===== Extracted text =====

FPGA Intellectual Property
PCI Express*, Networking and Connectivity, Memory Interfaces, DSP IP, and Video IP
6343 Discussions

Understanding Polyphase Scaler Taps

Altera_Forum
Honored Contributor II
4,783 Views

Hi, 

 

I am trying to understand the significance and effect of the number of taps in the polyphase filter. What does increasing the number of taps do to the scaling result? What is the difference between using a 4 tap and an 8 tap filter? 

 

If I use the default Lanczos-2 filter, the impulse response of the filter is defined over a range of [-2,2]. A 4 tap filter then basically samples this function, centered over tap 1 for phase 0. Changing to an 8-tap filter, takes the same Laczos-2 function, spreads it out to be defined over the interval [-4,4] and centered of tap 3. But this filter now has a low-pass cut-off frequency that is 1/2 of the 4 tap filter. Does spreading out the function not change the low pass cut-off frequency of the filter? So, adding more taps results in a scaler with more filtering (i.e. image blurring). 

 

A trivial example: If I set-up the scaler with a 1-1 scaling ratio, then using a 4-tap filter results in the output being exactly equal to the input. Using an 8-tap filter, the output is a slightly blurred version of the input. Is this desirable?  

 

Is there any advantage to using the Lanczos-4 function (defined over [-4,4]) without spreading in an 8-tap filter?  

 

If I have a scaler that has to scale up or down or do no scaling (SD->HD, HD->SD, HD->HD), should I have different coefficients setup for each type of scaling? 

 

Any feedback is welcome! 

Regards, 

Niki
0 Kudos
5 Replies
Altera_Forum
Honored Contributor II
3,225 Views

Hi, 

 

The VIP user guide does give some guidelines for the number of taps that should be used for various scaling ratios. For any upscale ratio bicubic or 4 tap polyphase with Lanczos 2 is recommended. For downscale it recommends polyphase with 2*lanczos_order*input_size/output_size taps. It also recommends using Lanczos 2. I think the choice between which Lanczos set to use is less critical than getting the number of taps right - I think there might be some debate about whether Lanczos 2 or Lanczos 3 is better (http://en.wikipedia.org/wiki/lanczos_resampling).

===== Records for this task =====

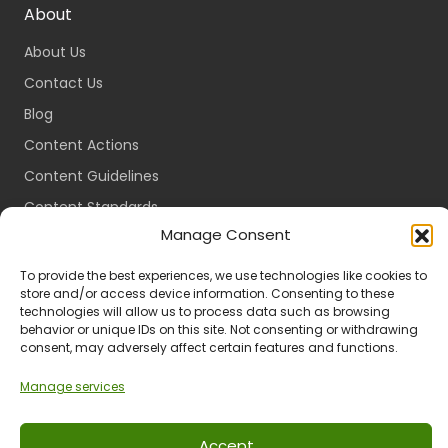
About
About Us
Contact Us
Blog
Content Actions
Content Guidelines
Content Standards
Manage Consent
Login
Register
To provide the best experiences, we use technologies like cookies to
store and/or access device information. Consenting to these
Packages
technologies will allow us to process data such as browsing
behavior or unique IDs on this site. Not consenting or withdrawing
Travel Guides
consent, may adversely affect certain features and functions.
Manage services
Ts & Cs
Privacy
Refund & Returns
POPIA
Accept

=====

**Your tasks**
1 – Reproduce every line of text in the records on site navigation and cookie consent exactly as it appears, omitting the pictures.
2 – Carry on the forum thread about polyphase scaler taps from its final sentence.
The forum thread on polyphase scaler taps and the records are unrelated.

**Per-task outputs**
1 –
About
About Us
Contact Us
Blog
Content Actions
Content Guidelines
Content Standards
Manage Consent
Login
Register
To provide the best experiences, we use technologies like cookies to
store and/or access device information. Consenting to these
Packages
technologies will allow us to process data such as browsing
behavior or unique IDs on this site. Not consenting or withdrawing
Travel Guides
consent, may adversely affect certain features and functions.
Manage services
Ts & Cs
Privacy
Refund & Returns
POPIA
Accept

2 –
You are correct that increasing the number of taps will generally increase the blur in the output. This is useful in downscale only as it acts to remove frequencies that you no longer have the resoltuion to represent (if you get the right number of taps) - think of a zone plate becoming grey when you donwscale, rather than aliasing. The Altera Scaler is not yet edge adaptive so you will get some blur in upscale as it takes the weighted sum of 4 taps, but for SD->HD this should not be too noticable. 

 

If you are changing the scaling ratio at runtime you should definitely change the coefficients you use with each change in input/output resoltuon - either using mutliple banks or having some code on something like a Nios to calculate and load new coefficients on the fly. The UDX4 (current version is UDX4.2.1) reference design uses Nios code to do just this - calculating the recommended number of taps for each scaling ratio, generating and loading the correct coefficients. You can either use this code directly if your system has a processor, or use it as a reference to generate coefficients to load into multiple banks at startup if you are using an HDL statemachine to configure things. 

 

Hope this helps. 

Regards, 

Kieron
0 Kudos
Altera_Forum
Honored Contributor II
3,225 Views

Hi Kieron, 

 

Thanks for the reply! I have read the VIP user manual recommendation, but wanted to know why and what was happening "behind the scenes". I have been playing around with an 8-tap filter and various coefficient sets and I think I understand the process better now. For downscaling, where you want the anti-aliasing filter, the Lanczos-2 coefficients seems to provide good quality. But I do not agree 100% with the way Altera (and the UDX4 software) calculates the coefficients for the 8-tap filter. 

Altera does it as follows: 

 

C(k) = lanczos2(k/2+p), where lanczos2(x)=sinc(pi*x)*sinc(pi*x/2) and k is the tap [-3..3] and p in the phase fraction [0..15/16]. 

 

The effect is a Lanczos-2 filter spread across the interval [-3..3], but which is shifted across two taps by the phase increment. See the attached figure Altera_Lanczos2_8tap.jpg for a picture of phase 0 and phase 15.  

 

As far as I understand, the phase increments should shift the coefficients between a single pair of taps (pixels). Maybe for downscaling this does not matter since the Lanczos-2 already filters image, but if you use this for up-scaling, the results are terrible. See the attached file Altera_upscale_result.jpg. Note the extreme "blockiness" (also note the picture is a photo taken of the LCD screen with a camera - hence noisy background as you see the individual pixels on the screen). 

 

I have compiled my own set of coefficients with the following function: 

 

C(k) = lanczos2((k+p)/2) 

 

See the attached file Custom_Lanczos2_8tap.jpg. The phase is shifted by one tap and not by two taps. For downscaling I cannot see a difference between my coefficients and the Altera coefficients. For upscaling, my coefficients produce a much better result (filtered, as expected). See Custom_upscale_result.jpg. 

 

For equal and up-scaling I am using a Lanczos-4 8-tap coefficients (since I already have an 8-tap filter, might as well use it). See Lanczos4_8tap.jpg. This has a phase 0 coefficient set with only one non-zero tap, so if the input and output resolution are the same, there is no change to the video and the up-scaled video is sharper than with the 8-tap Lanczos2. I do not have bicubic coefficients (does anybody maybe have a set of bicubic coefficients I could try?). Would you expect a bicubic filter to give better results than the Lanczos-4, 8tap filter?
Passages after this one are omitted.